## STATED PROBLEM A:
From the refrigerator passage, list the three kinds of ingredients that make up the narrator's ideal staples.
## STATED PROBLEM B:
Write the next part of the refrigerator passage, picking up after its final sentence.

::: EXTRACT

“When it comes to stocking the refrigerator,” I should like to say suavely with knowledge born of long experience, “my general goal is to stick to three staples: the sort of ingredients that are required on a daily or regular basis, those that last for a good long while, and those that can always be counted upon in times of emergency. Hence: coffee, milk, cream, eggs, butter, lemons, anchovies packed in oil, parmesan cheese, pecorino cheese, pancetta or guanciale, a tube of tomato paste, carrots and celery.”
Ha! In my dreams …
In real life, there are times when opening the fridge door could serve as living proof of a law of physics (whose name escapes me because my own knowledge of physics is lamentably scratchy) whereby if someone utters a sound, and the waves of that sound ‘hit’ a barrier, the barrier will transmit a variation of that sound back if left unimpeded by empty space. It’s what we call an ‘echo’. Meaning, there are times when my refrigerator is so cavernously empty that if I belt out a mock rendition of a yodelling song, it will echo a riff of it back to me … as if to say, “Oi! What do you expect hee hoo?”

::::::
::: SOURCE DATA

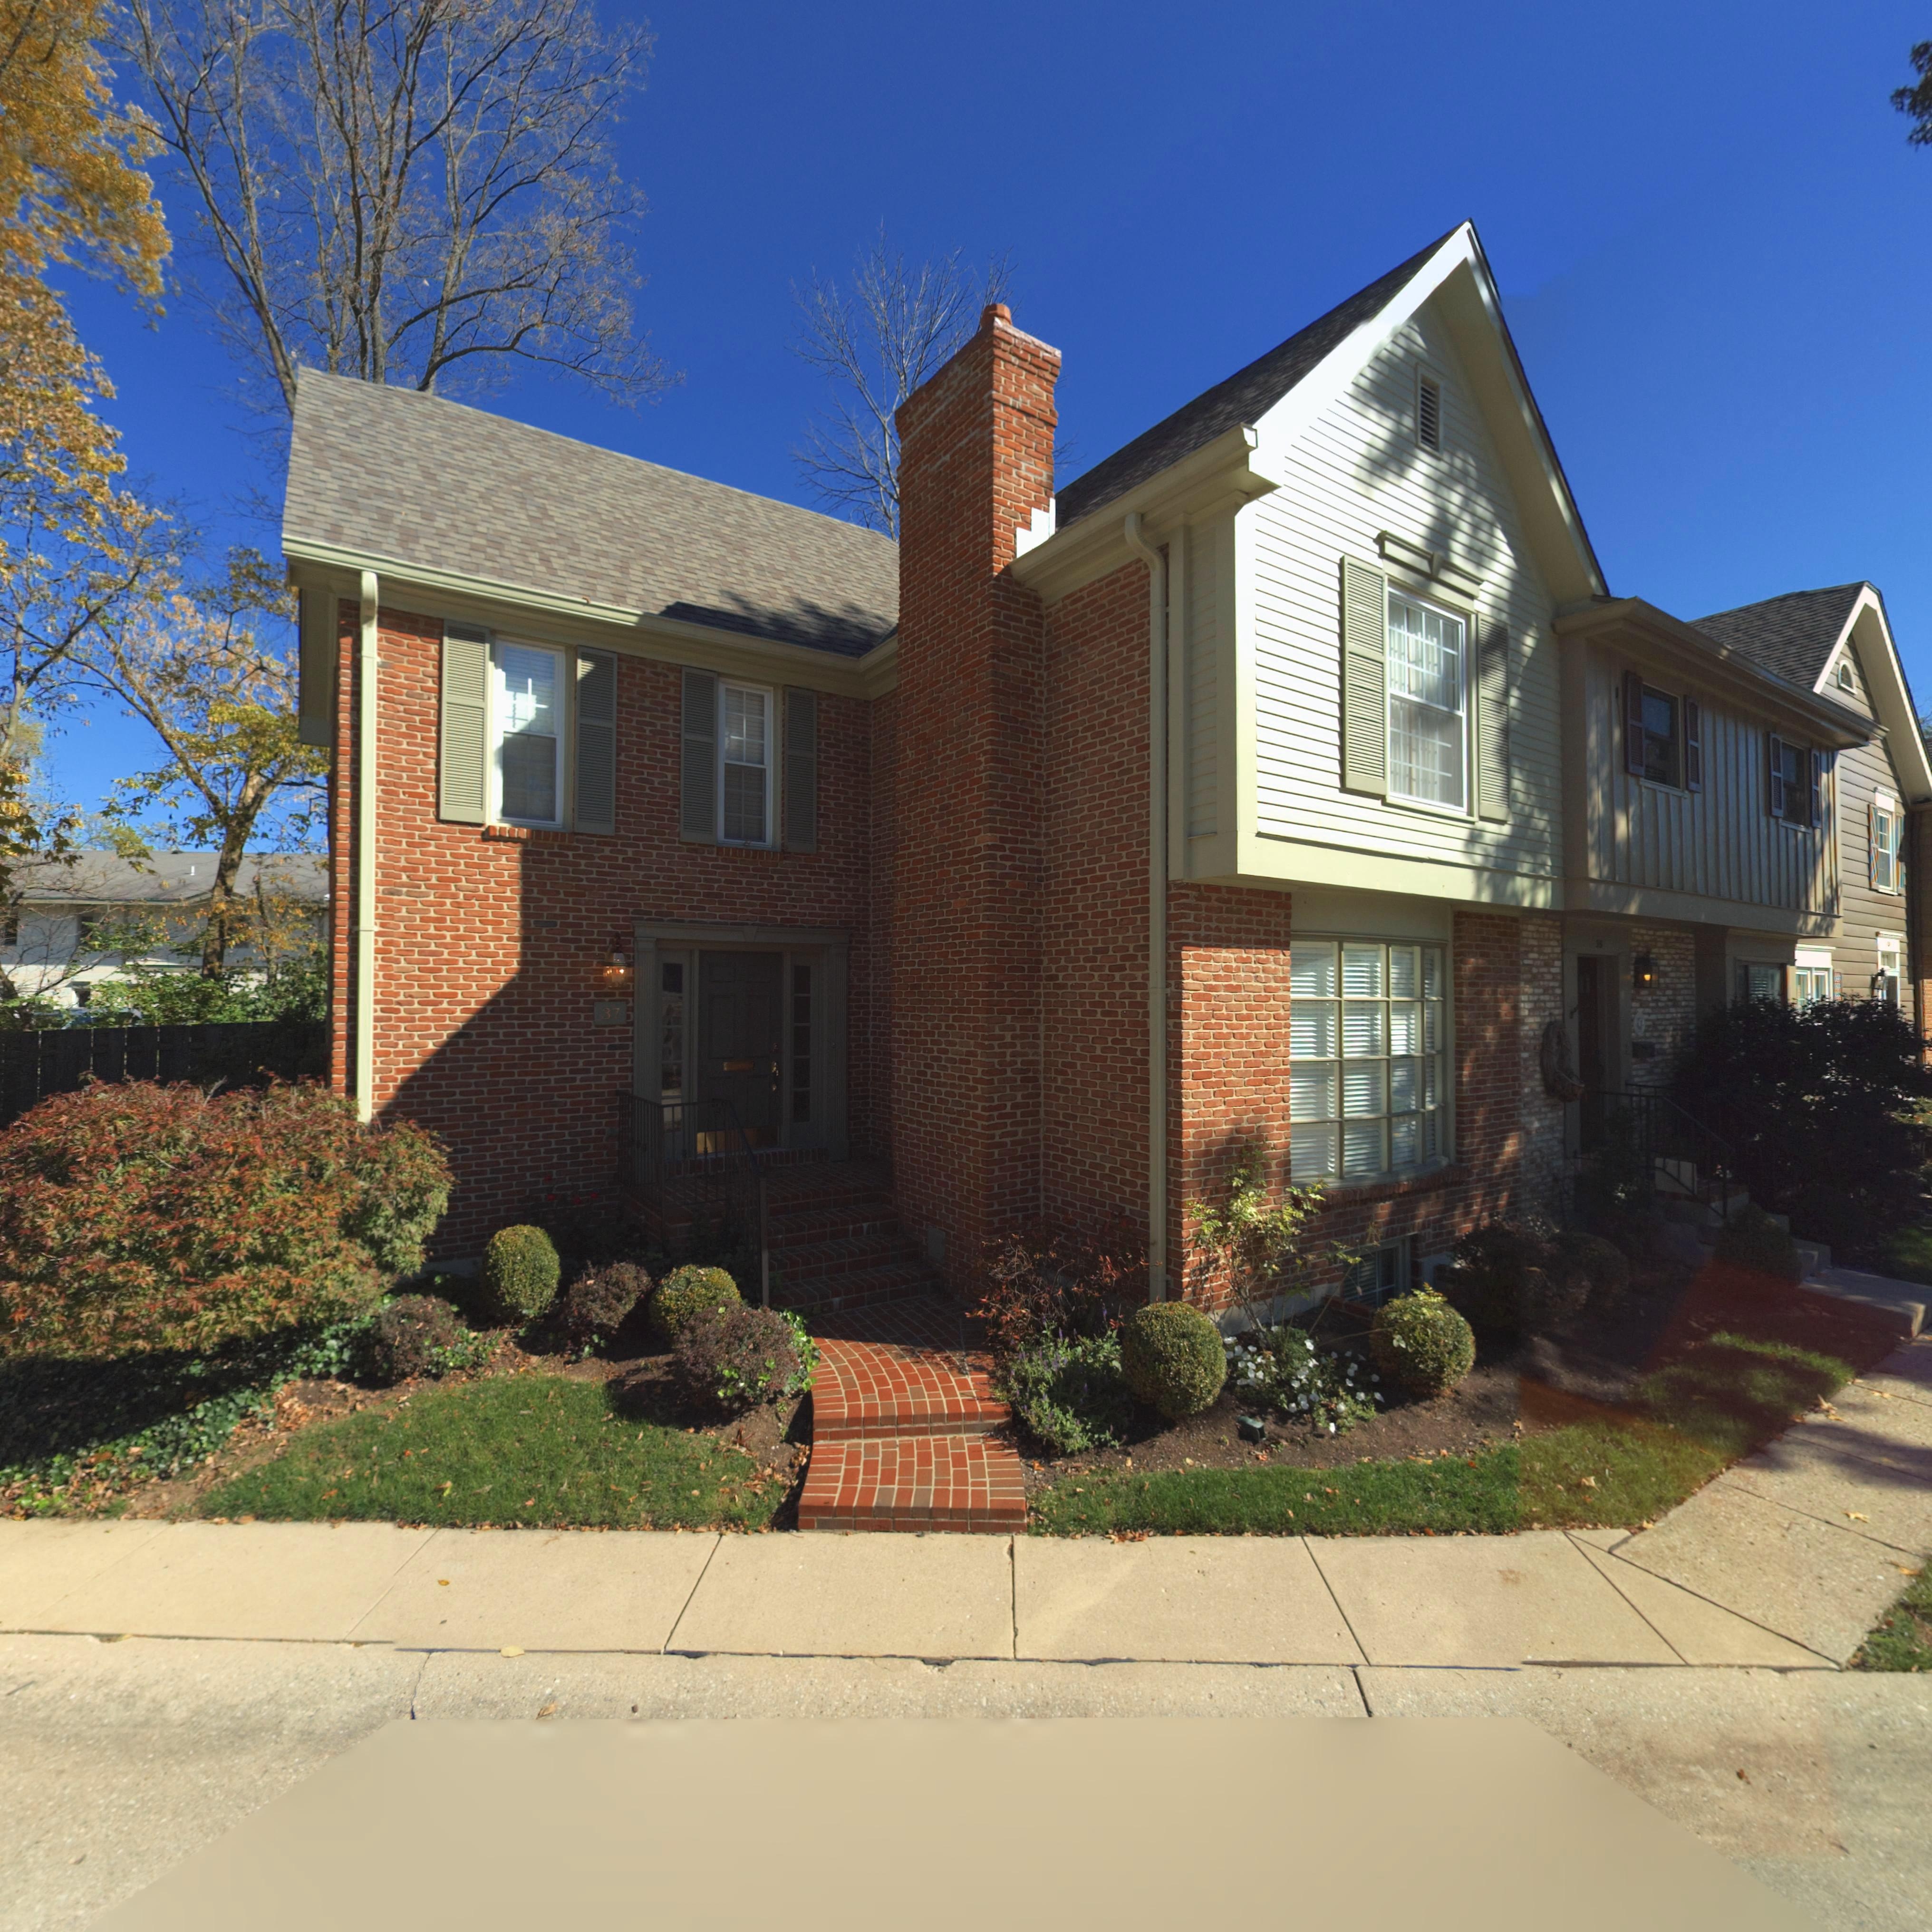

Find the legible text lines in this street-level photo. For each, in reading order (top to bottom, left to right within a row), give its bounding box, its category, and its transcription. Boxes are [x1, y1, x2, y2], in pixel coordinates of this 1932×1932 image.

[1594, 939, 1604, 949] StreetNumber: *5
[601, 1007, 621, 1021] StreetNumber: 37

::::::

## RESULT A:
1. Ingredients that are required on a daily or regular basis
2. Ingredients that last for a good long while
3. Ingredients that can always be counted upon in times of emergency

## RESULT B:
It is not often, however, that the fridge in our home is minimalist and yodel-like. It’s usually quite ‘stocked’ … maybe not ‘well’ stocked, but stocked nevertheless. And that’s because a fridge is as easy to clutter as a home. It requires tremendous discipline to keep it in spanking shape. Discipline and people who are tidy and methodical as opposed to nearly always being in a tearing hurry or trying to do too many things at the same time …
Try as I might to stick to three basic staples, there are times when the fridge door ajar reveals a congeries of plastic, glass, ceramic containers and/or parcels wrapped in paper and aluminium foil, storing all kinds of leftovers and ‘bits’. It’s a state of affairs that will intransigently forbid echoing of any sort and, if anything, seems to glare at me defiantly as if to say, “Don’t give us that look of chagrin, it’s all your doing that we are here, cooped up in this fridge of yours.” And then there are other times, mercifully, when all that bounty in the fridge is truly a pleasure to behold. Variety is the spice of life and all that.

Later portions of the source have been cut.